# [DATA TO USE]
-------------------------
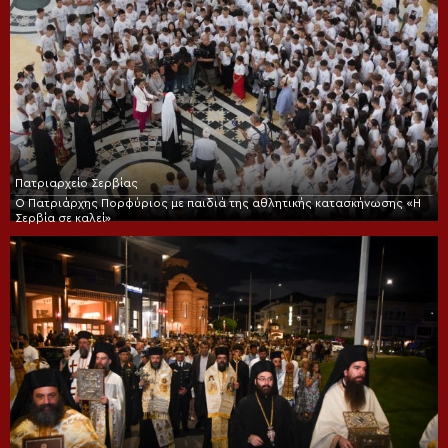
Πατριαρχείο Σερβίας
Ο Πατριάρχης Πορφύριος με παιδιά της αθλητικής κατασκήνωσης «Η
Σερβία σε καλεί»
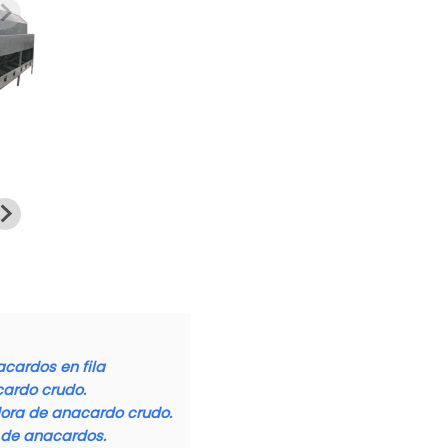
cardos en fila
cardo crudo.
ora de anacardo crudo.
 de anacardos.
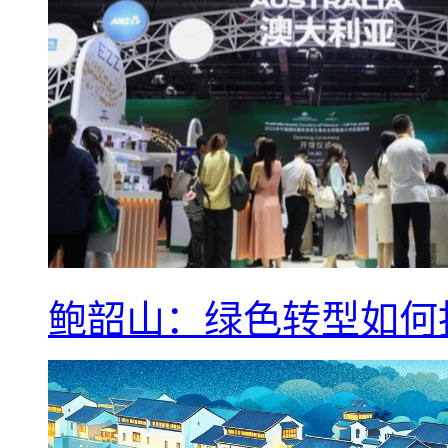
鲍韶山：绿色转型如何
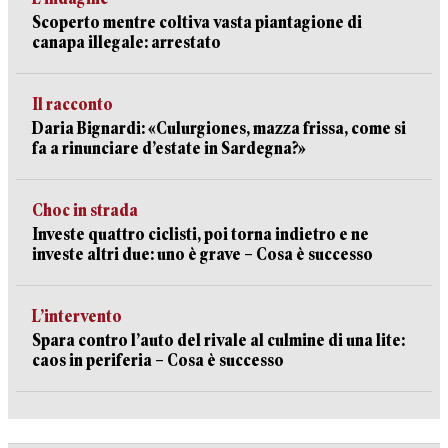
Scoperto mentre coltiva vasta piantagione di
canapa illegale: arrestato
Il racconto
Daria Bignardi: «Culurgiones, mazza frissa, come si
fa a rinunciare d’estate in Sardegna?»
Choc in strada
Investe quattro ciclisti, poi torna indietro e ne
investe altri due: uno è grave – Cosa è successo
L’intervento
Spara contro l’auto del rivale al culmine di una lite:
caos in periferia – Cosa è successo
-------------------------
# [GOAL OF THE EXERCISE]
Reproduce every line of text in the data above without altering a single character, and omit the pictures.

# [TASK SOLUTION]
Πατριαρχείο Σερβίας
Ο Πατριάρχης Πορφύριος με παιδιά της αθλητικής κατασκήνωσης «Η
Σερβία σε καλεί»
cardos en fila
cardo crudo.
ora de anacardo crudo.
 de anacardos.
鲍韶山：绿色转型如何
Scoperto mentre coltiva vasta piantagione di
canapa illegale: arrestato
Il racconto
Daria Bignardi: «Culurgiones, mazza frissa, come si
fa a rinunciare d’estate in Sardegna?»
Choc in strada
Investe quattro ciclisti, poi torna indietro e ne
investe altri due: uno è grave – Cosa è successo
L’intervento
Spara contro l’auto del rivale al culmine di una lite:
caos in periferia – Cosa è successo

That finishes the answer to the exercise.